3.16 Bij landinrichting gaat het volgens art. 1 lid 1 Wilg om maatregelen en voorzieningen gericht op de inrichting van het landelijke gebied. Uit art. 16 Wilg volgt dat landinrichting strekt tot verbetering van de inrichting van het landelijke gebied overeenkomstig de functies van dat gebied, zoals deze in het kader van de ruimtelijke ordening zijn aangegeven. Op grond van art. 17 lid 1 Wilg is het aan gedeputeerde staten om het initiatief tot landinrichting te nemen door vaststelling van een inrichtingsplan. Gedeputeerde staten zijn ook belast met de uitvoering van dat plan (art. 36 Wilg), maar op grond van art. 2 lid 1 Wilg in verbinding met art. 81 Provinciewet kan delegatie plaatsvinden aan een bestuurscommissie of een ander orgaan, zoals in deze zaak de Uitvoeringscommissie.

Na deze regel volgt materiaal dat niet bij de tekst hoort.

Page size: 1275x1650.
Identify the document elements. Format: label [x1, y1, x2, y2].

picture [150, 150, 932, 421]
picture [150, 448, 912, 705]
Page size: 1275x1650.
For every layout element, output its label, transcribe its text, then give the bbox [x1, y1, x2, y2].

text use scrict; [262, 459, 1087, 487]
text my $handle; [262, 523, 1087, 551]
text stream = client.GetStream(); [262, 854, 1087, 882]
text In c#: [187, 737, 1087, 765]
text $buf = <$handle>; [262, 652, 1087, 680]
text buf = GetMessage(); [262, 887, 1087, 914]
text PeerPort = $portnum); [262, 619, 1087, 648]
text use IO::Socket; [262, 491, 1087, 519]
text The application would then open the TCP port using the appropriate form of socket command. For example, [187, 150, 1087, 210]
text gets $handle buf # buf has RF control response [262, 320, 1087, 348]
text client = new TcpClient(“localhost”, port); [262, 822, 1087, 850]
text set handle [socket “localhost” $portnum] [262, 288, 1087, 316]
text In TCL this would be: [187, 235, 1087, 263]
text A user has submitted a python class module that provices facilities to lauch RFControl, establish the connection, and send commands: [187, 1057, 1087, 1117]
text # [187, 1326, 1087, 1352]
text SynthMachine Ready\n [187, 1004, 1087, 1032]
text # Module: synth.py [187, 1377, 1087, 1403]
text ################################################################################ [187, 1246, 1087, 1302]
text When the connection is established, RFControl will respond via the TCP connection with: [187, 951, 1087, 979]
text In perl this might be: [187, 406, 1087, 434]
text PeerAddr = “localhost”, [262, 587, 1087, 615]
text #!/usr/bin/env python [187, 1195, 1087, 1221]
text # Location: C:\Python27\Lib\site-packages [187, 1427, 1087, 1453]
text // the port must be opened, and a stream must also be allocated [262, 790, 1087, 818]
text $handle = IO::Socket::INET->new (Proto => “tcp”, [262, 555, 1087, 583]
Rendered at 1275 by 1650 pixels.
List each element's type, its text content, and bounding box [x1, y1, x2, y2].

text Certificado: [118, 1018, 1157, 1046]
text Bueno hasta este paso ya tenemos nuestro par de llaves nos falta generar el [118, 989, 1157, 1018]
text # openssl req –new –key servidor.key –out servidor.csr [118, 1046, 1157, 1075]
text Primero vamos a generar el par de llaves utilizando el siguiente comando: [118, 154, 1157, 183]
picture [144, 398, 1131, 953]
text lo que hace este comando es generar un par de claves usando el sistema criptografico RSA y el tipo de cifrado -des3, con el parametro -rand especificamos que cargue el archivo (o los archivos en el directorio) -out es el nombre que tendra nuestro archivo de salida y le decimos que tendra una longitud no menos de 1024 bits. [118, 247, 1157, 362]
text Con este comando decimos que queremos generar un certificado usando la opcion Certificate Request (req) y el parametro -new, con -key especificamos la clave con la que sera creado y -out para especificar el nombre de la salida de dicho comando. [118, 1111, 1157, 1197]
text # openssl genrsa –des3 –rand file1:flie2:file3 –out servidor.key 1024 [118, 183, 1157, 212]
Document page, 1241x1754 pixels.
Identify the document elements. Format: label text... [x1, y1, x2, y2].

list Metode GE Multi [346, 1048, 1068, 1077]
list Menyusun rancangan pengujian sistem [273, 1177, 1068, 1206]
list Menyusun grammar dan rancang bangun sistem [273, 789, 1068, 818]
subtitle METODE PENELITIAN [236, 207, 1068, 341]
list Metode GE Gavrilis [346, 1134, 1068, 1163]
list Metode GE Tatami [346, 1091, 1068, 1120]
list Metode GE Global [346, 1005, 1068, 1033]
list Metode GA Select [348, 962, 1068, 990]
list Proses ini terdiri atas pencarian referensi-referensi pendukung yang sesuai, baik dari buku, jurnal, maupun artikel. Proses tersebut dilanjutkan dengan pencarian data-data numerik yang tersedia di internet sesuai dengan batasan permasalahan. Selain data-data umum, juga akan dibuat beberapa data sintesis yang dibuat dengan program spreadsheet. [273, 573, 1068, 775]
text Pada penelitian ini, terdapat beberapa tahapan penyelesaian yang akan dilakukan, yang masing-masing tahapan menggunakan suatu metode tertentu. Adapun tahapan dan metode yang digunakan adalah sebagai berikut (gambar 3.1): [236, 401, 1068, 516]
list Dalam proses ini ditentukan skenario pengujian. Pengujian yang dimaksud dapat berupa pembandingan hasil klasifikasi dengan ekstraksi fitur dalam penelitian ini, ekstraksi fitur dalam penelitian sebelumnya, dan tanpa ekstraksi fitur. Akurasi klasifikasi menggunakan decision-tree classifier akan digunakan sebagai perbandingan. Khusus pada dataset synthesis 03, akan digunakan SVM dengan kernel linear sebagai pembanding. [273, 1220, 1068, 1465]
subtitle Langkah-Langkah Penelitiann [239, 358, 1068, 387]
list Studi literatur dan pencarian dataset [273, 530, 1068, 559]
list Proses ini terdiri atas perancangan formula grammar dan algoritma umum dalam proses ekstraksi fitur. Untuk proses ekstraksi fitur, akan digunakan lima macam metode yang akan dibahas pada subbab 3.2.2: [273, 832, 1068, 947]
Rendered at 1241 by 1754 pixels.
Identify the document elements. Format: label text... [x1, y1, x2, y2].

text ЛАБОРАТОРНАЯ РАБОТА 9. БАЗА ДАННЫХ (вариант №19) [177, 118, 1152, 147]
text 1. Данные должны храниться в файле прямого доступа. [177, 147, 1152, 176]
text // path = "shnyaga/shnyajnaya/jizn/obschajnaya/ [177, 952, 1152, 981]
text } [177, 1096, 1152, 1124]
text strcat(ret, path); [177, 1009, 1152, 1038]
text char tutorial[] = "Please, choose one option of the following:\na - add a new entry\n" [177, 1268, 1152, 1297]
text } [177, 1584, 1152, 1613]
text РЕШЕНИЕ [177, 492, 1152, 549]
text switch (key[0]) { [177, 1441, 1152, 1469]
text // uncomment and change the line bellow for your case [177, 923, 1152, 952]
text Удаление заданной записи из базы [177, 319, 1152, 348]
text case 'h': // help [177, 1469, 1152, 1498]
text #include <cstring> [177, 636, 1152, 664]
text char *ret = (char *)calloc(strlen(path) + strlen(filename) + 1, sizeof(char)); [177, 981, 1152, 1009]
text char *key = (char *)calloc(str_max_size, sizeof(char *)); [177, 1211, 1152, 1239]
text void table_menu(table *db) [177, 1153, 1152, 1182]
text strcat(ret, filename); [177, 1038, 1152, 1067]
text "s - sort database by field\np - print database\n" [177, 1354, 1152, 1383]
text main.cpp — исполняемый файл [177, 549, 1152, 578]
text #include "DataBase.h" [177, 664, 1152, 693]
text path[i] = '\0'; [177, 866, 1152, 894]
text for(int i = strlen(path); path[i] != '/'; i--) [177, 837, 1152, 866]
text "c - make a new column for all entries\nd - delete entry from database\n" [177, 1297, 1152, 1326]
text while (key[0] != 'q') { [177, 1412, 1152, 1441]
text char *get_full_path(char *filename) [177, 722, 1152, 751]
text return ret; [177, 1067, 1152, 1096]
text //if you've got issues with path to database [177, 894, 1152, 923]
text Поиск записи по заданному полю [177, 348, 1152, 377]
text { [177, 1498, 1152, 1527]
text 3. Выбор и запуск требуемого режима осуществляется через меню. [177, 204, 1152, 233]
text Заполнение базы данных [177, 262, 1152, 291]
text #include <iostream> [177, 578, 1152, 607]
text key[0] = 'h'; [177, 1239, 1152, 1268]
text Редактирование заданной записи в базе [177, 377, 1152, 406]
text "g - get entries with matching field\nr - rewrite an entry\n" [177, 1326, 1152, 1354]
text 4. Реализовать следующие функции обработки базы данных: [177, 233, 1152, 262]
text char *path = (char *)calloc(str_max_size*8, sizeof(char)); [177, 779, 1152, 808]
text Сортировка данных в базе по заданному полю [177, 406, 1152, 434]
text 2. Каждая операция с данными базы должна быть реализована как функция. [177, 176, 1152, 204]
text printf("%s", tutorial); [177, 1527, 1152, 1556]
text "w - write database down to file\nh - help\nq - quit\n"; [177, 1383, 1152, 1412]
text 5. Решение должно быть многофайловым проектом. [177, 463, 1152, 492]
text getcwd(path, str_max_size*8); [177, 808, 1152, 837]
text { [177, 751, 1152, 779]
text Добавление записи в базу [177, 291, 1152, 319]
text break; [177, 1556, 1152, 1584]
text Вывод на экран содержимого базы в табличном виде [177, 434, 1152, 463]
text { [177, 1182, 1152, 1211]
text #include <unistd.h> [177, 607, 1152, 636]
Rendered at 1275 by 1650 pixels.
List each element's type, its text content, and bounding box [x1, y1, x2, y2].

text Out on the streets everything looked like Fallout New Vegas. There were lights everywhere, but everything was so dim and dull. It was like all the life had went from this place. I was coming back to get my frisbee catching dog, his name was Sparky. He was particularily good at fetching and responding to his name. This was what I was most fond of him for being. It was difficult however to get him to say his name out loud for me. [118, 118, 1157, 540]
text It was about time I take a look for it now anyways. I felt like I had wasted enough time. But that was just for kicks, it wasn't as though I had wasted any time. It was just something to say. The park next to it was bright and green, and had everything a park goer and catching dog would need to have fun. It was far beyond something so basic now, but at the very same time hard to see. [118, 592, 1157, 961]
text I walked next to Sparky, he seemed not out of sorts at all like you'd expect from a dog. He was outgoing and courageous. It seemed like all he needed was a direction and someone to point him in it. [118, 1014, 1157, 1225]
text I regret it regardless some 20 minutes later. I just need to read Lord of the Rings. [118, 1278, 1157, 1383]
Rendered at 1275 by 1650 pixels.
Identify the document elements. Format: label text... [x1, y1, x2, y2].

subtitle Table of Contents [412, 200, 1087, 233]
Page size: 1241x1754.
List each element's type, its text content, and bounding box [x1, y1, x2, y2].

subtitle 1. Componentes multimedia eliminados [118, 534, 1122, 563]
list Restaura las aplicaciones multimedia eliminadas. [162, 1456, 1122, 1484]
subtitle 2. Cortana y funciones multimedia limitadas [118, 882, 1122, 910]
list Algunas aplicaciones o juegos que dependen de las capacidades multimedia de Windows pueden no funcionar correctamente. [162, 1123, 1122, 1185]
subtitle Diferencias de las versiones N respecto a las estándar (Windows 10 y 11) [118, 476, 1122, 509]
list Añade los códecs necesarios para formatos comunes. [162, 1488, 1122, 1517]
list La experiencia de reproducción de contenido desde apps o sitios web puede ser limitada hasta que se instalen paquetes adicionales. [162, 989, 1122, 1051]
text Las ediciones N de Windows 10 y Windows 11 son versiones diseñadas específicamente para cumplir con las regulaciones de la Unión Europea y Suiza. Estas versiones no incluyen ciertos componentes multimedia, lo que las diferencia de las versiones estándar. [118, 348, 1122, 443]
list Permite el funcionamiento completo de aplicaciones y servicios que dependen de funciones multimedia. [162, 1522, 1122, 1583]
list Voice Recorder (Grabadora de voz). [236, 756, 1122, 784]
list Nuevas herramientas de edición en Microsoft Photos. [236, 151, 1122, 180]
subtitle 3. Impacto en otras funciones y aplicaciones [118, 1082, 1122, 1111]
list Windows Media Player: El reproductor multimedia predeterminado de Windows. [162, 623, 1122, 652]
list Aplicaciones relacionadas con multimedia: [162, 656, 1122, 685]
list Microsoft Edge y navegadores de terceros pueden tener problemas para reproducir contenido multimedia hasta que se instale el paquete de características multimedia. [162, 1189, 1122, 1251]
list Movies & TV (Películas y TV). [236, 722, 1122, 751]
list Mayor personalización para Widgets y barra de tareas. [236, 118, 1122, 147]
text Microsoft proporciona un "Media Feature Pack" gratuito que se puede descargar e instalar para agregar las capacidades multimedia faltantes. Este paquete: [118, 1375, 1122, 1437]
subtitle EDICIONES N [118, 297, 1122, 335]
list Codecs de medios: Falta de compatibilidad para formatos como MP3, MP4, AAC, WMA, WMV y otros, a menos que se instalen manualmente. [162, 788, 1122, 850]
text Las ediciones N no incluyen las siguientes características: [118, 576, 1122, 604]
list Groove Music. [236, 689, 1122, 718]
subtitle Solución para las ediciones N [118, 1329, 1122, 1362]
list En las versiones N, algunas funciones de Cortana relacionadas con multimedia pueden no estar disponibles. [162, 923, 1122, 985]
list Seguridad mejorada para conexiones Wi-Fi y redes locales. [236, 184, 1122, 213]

3.17 In de memorie van toelichting op de Wilg is gewezen op de nauwe samenhang tussen de inrichting en het beheer van het landelijk gebied enerzijds en de ruimtelijke ordening anderzijds, en de noodzaak van adequate afstemming tussen het provinciaal bestuur en gemeentebestuur in dat verband:[17] ‘Uitgangspunt van dit wetsvoorstel is dat de uitvoering van het gebiedsgerichte beleid in medebewind geschiedt onder de verantwoordelijkheid van het provinciaal bestuur. Voor de ruimtelijke ordening geldt dat het provinciaal bestuur weliswaar sturing geeft, maar dat het zwaartepunt ligt bij het gemeentebestuur. Immers, in de huidige WRO [Wet op de Ruimtelijke Ordening, A-G] en in de toekomstige Wro [Wet ruimtelijke ordening, A-G] is het bestemmingsplan in beginsel het enige, respectievelijk het voornaamste de burgers bindende ruimtelijke plan, terwijl de vaststelling van een dergelijk plan primair geschiedt door de gemeentebesturen. Een goed bestuurlijk samenspel is dus een vereiste voor de goede werking van dit wetsvoorstel. Daarbij is het wetsvoorstel zodanig opgezet, dat zowel onder de werking van de huidige WRO als onder vigeur van de toekomstige Wro een adequate afstemming kan worden gegarandeerd tussen enerzijds het ruimtelijke beleid en anderzijds het gebiedsgerichte beleid, bedoeld in dit wetsvoorstel.’

3.18 In de evaluatie van de Wilg is deze samenhang eveneens aan de orde gekomen, maar wordt geconcludeerd dat er lang niet altijd sprake is van beleidsmatige coherentie tussen bestemming, inrichting en beheer:[18] ‘In principe is er een nauwe relatie tussen landinrichting en het geven van bestemmingen in het kader van de ruimtelijke ordening. Worden in de ruimtelijke ordening de functies van een gebied bepaald, de landinrichting is gericht op de daadwerkelijke realisatie van bestemmingen. Andersom dient een landinrichtingsproject, om uitgevoerd te kunnen worden, in ruimtelijke plannen toegelaten te zijn. Dat geldt niet voor de herverkaveling (die zonder ruimtelijke ingrepen kan worden doorgevoerd) maar wel voor werken en werkzaamheden. In artikel 16 van de Wilg is op doelstellingenniveau dan ook een relatie gelegd tussen ruimtelijke ordening en landinrichting. Er is echter geen wettelijke regeling voor afstemming. In de memorie van toelichting bij de Wilg wordt gesteld dat de feitelijke coördinatie via goed bestuurlijk overleg tot stand zou moeten komen. De Wilg regelt qua afstemming op de ruimtelijke ordening strikt genomen, zoals gezegd, nog minder dan de Landinrichtingswet, nu in die laatste wet de verhouding tot het streekplan nog was geregeld. Wij concluderen dat de vernieuwingen op dit punt minimaal zijn en niet tot zichtbare verbeteringen in de afstemming hebben geleid. Er is lang niet altijd beleidsmatige coherentie tussen bestemming, inrichting en beheer. Regelmatig treedt vertraging op in de uitvoering omdat bestemmingsplannen niet zijn aangepast. (…).’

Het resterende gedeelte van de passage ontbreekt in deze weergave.